Days of lower returns is what the property market should embrace itself to, due to the post Brexit slump. A recent Pricewaterhouse Coopers report puts London’s real estate prospects as the least attractive of all major European cities only just ahead of the bottom three of Istanbul, Athens and Moscow.
The sentiment lies within 90% of investors believing UK property sales to fall next year, most of them see a moderate drop. A fall in rents, not lettings and low interest rates rates are now becoming the reality many investors are accepting ever than before, with the majority lowering their targets, rightfully so and by adopting the guaranteed rent schemes by agents they are safeguarding yields.
However, the returns may be low but still considered higher in the context of the industry, some room to maintain optimism, with net lending on the rise to UK commercial real estate as landlords are refinancing than selling to boost turnover or at least maintain it.
2017 does promise to be a flat year for property and the heavyweight region of the South East is unable to carry the dysfunctional housing market, which, is need of urgent repair by the government which aims for 25,000 homes by 2020 with the Home Builders Fund. But with housing sales dipping anyway, Savills believes the Brexit vote has done us all a great favour, as we all expected a slowdown, in line with forecasts now we can bank on it aided by agents being realistic in pricing the properties.
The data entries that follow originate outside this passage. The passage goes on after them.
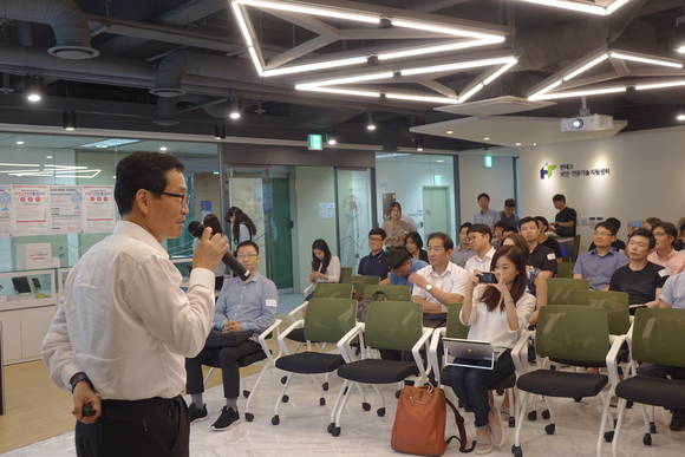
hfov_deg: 51.9
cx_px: 342
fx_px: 704
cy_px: 228
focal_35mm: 37
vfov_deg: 36.0
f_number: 2.8
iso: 250
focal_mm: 13.65
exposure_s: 1/40
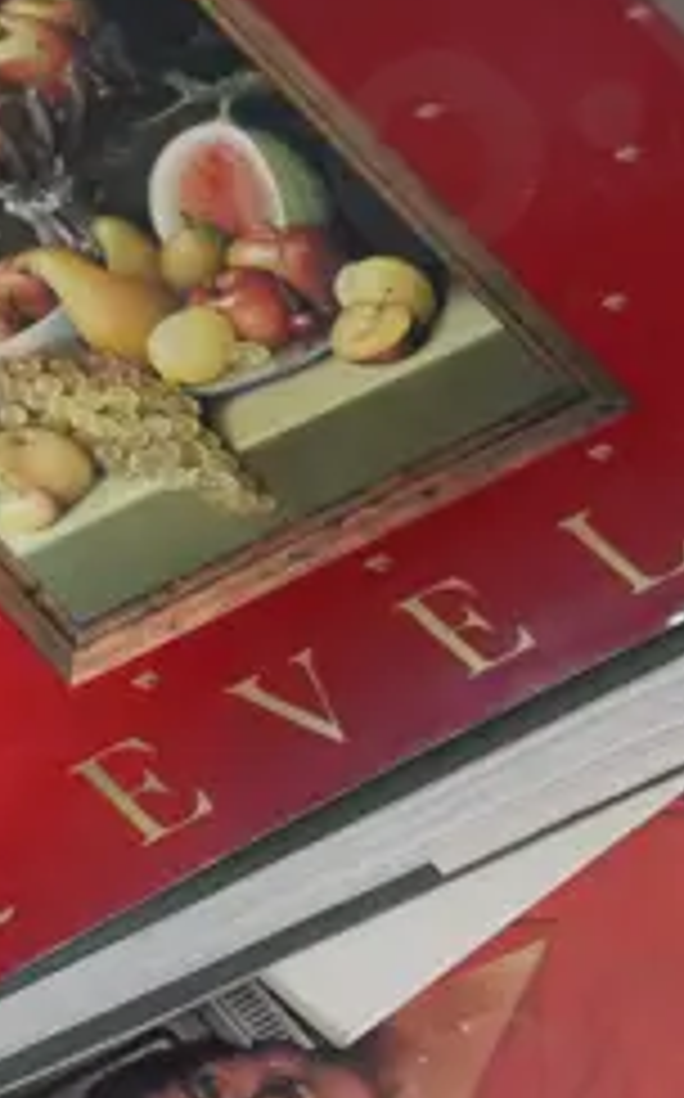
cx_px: -900
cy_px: 1154
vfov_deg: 10.1
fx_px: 6129
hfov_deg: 6.1
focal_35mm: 205
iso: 3200
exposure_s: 1/60
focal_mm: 23
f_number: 5.1
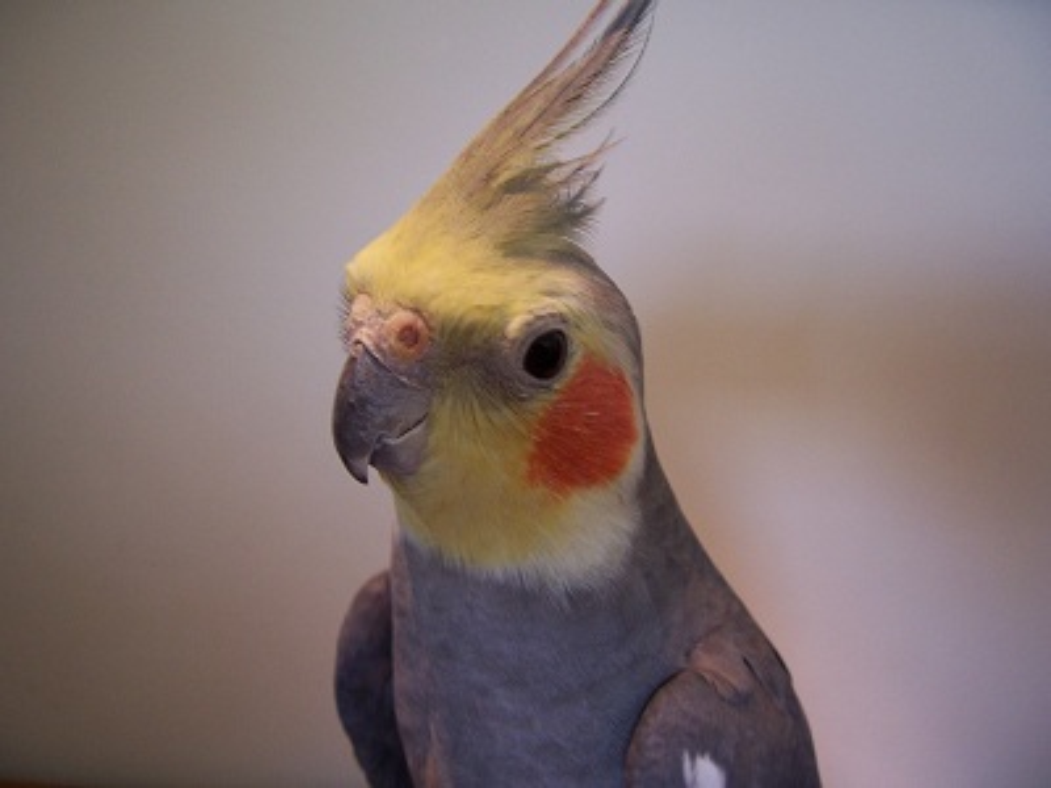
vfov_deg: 39.7
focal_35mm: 36
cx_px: 526
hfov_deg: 51.4
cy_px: 394
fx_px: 1093
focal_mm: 6
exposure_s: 1/30
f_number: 3
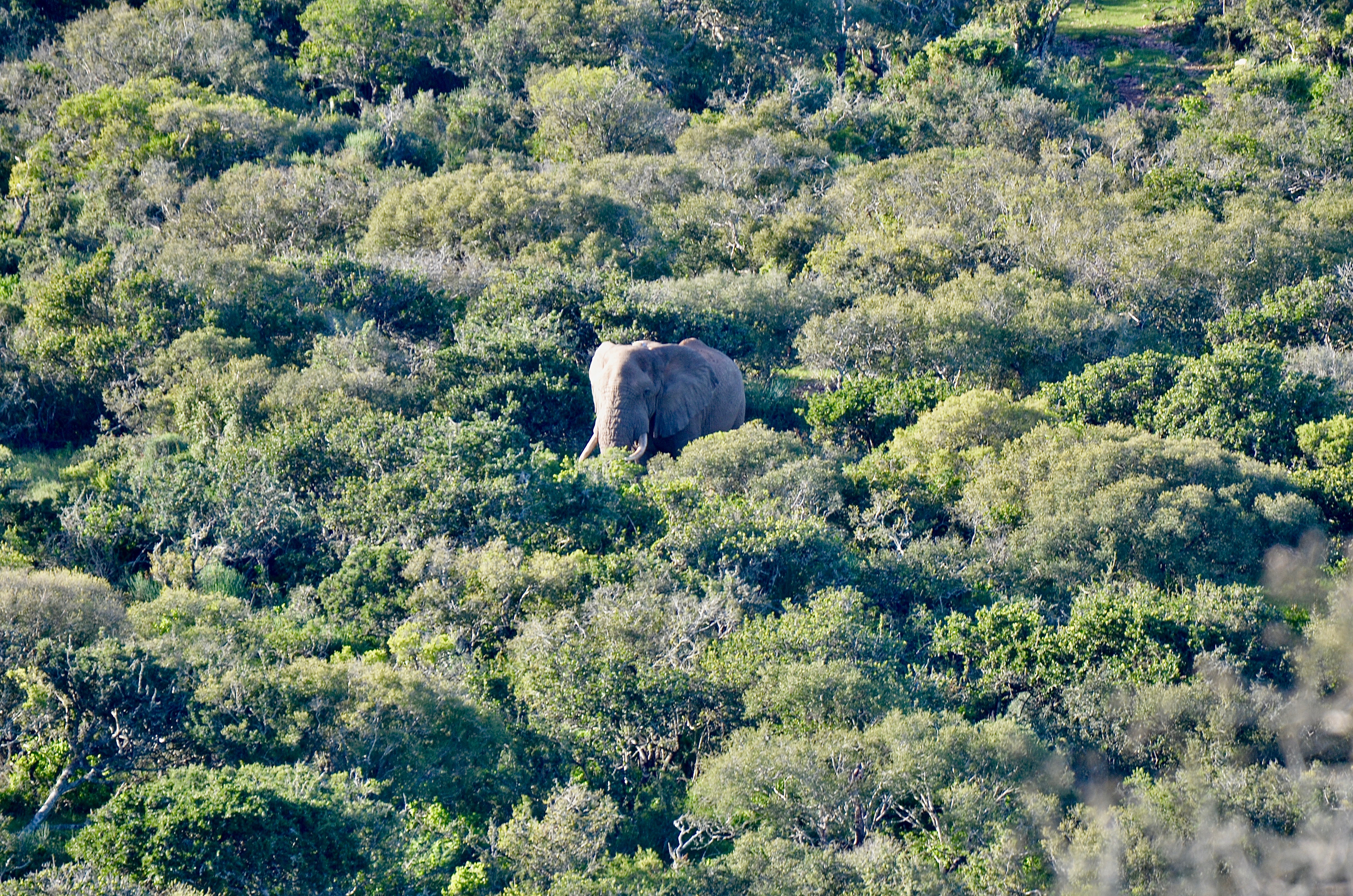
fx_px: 33755
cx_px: 676
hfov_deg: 2.3
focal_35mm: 900
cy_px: 448
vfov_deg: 1.5
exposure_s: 1/250
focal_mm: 600
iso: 500
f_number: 6.3
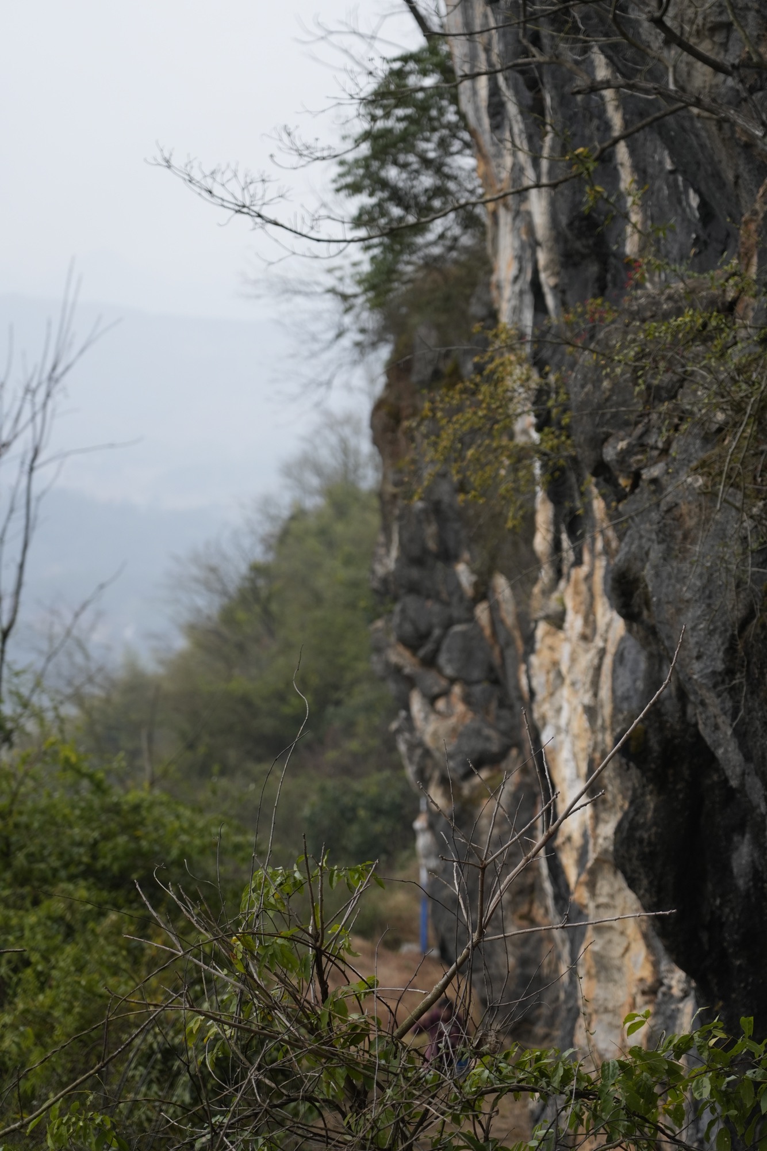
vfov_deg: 20.0
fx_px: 3258
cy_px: 576
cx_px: 384
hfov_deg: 13.4
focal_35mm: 102
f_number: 4
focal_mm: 102
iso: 500
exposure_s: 1/500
Perhaps it is too soon to access the Brexit impact as a recent auction tells a different story. A sale saw a lot with commercial and residential development potential in Finsbury Park sell for £905,000 at a reserve of £400,000. We’re not building we’re simply buying what’s already there in a market under supplied. The UK needs to actually meet the 300,000 a year new homes target if the housing policy really matters and not be stuck with only half of it.